__What the exercise asks__.
Write out all the lines below again, leaving out the pictures, and rename "Technology" as "Tech" wherever it appears, with nothing else changed.

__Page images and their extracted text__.
*****

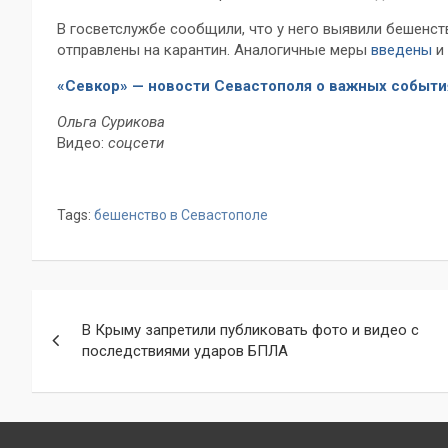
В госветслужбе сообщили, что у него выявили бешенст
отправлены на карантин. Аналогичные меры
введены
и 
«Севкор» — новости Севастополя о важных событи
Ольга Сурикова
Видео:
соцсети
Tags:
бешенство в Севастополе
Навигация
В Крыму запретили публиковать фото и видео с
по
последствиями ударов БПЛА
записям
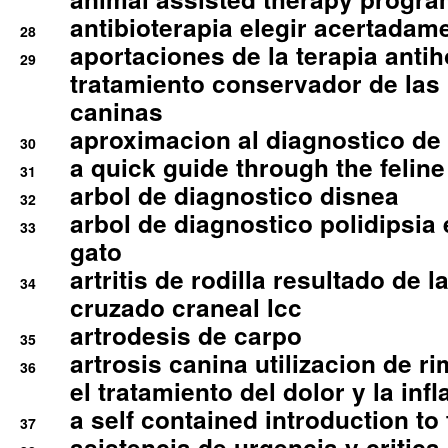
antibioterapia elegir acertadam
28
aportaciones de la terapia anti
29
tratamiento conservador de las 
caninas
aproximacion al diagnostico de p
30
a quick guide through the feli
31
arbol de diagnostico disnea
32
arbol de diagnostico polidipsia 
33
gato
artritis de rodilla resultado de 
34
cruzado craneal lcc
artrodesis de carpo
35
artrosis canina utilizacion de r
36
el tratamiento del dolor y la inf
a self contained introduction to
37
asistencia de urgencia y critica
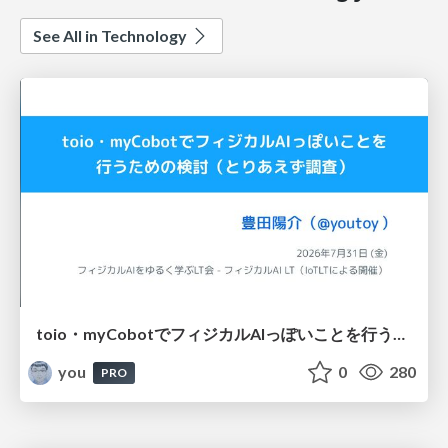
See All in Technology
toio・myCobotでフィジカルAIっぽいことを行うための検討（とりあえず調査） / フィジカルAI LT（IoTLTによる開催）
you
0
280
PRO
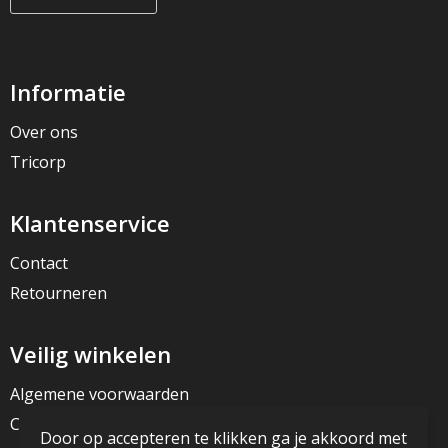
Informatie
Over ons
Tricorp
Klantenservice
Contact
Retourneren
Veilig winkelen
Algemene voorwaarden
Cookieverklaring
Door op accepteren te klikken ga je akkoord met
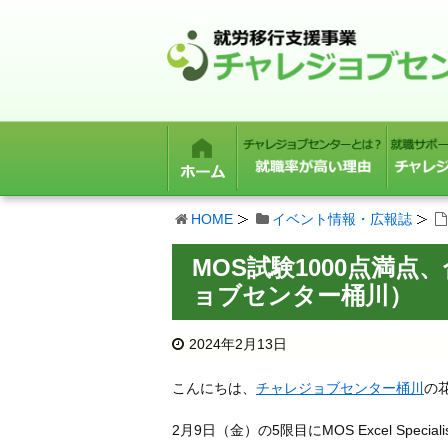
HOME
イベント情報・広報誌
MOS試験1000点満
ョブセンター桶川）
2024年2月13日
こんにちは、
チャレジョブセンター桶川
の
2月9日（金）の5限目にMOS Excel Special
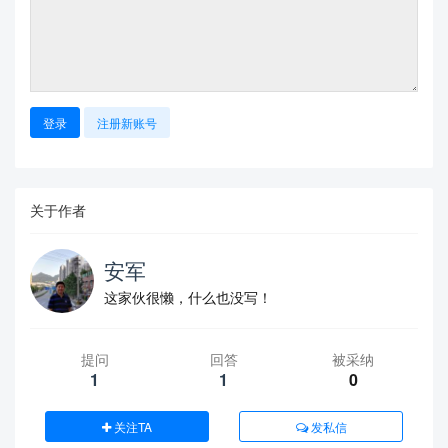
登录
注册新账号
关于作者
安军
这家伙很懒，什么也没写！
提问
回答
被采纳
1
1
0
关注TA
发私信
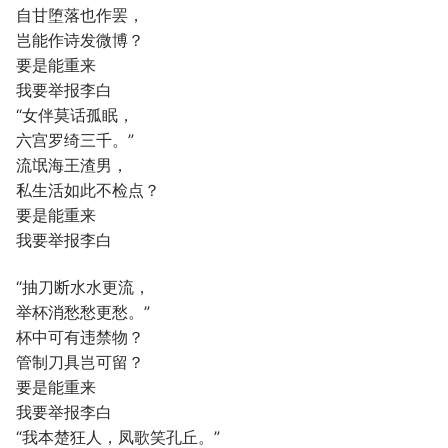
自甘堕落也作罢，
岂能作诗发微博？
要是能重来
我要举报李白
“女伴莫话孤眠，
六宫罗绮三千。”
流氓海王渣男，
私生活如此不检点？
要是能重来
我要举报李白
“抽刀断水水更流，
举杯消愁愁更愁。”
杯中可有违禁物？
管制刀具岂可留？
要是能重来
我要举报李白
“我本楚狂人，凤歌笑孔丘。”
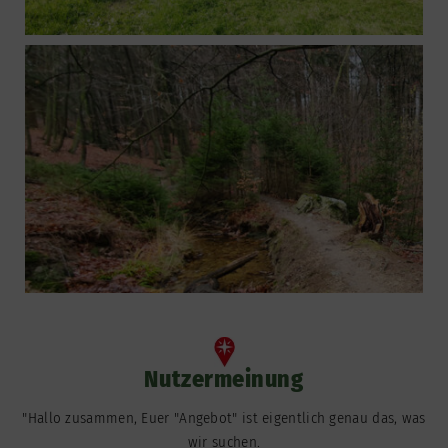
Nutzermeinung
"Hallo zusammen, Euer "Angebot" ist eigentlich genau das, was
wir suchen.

*****

__Answer section__.
В госветслужбе сообщили, что у него выявили бешенст
отправлены на карантин. Аналогичные меры
введены
и 
«Севкор» — новости Севастополя о важных событи
Ольга Сурикова
Видео:
соцсети
Tags:
бешенство в Севастополе
Навигация
В Крыму запретили публиковать фото и видео с
по
последствиями ударов БПЛА
записям
antibioterapia elegir acertadam
28
aportaciones de la terapia anti
29
tratamiento conservador de las 
caninas
aproximacion al diagnostico de p
30
a quick guide through the feli
31
arbol de diagnostico disnea
32
arbol de diagnostico polidipsia 
33
gato
artritis de rodilla resultado de 
34
cruzado craneal lcc
artrodesis de carpo
35
artrosis canina utilizacion de r
36
el tratamiento del dolor y la inf
a self contained introduction to
37
asistencia de urgencia y critica
See All in Tech
toio・myCobotでフィジカルAIっぽいことを行うための検討（とりあえず調査） / フィジカルAI LT（IoTLTによる開催）
you
0
280
PRO
Informatie
Over ons
Tricorp
Klantenservice
Contact
Retourneren
Veilig winkelen
Algemene voorwaarden
Cookieverklaring
Door op accepteren te klikken ga je akkoord met
HOME
イベント情報・広報誌
MOS試験1000点満
ョブセンター桶川）
2024年2月13日
こんにちは、
チャレジョブセンター桶川
の
2月9日（金）の5限目にMOS Excel Special
登录
注册新账号
关于作者
安军
这家伙很懒，什么也没写！
提问
回答
被采纳
1
1
0
关注TA
发私信
自甘堕落也作罢，
岂能作诗发微博？
要是能重来
我要举报李白
“女伴莫话孤眠，
六宫罗绮三千。”
流氓海王渣男，
私生活如此不检点？
要是能重来
我要举报李白
“抽刀断水水更流，
举杯消愁愁更愁。”
杯中可有违禁物？
管制刀具岂可留？
要是能重来
我要举报李白
“我本楚狂人，凤歌笑孔丘。”
Nutzermeinung
"Hallo zusammen, Euer "Angebot" ist eigentlich genau das, was
wir suchen.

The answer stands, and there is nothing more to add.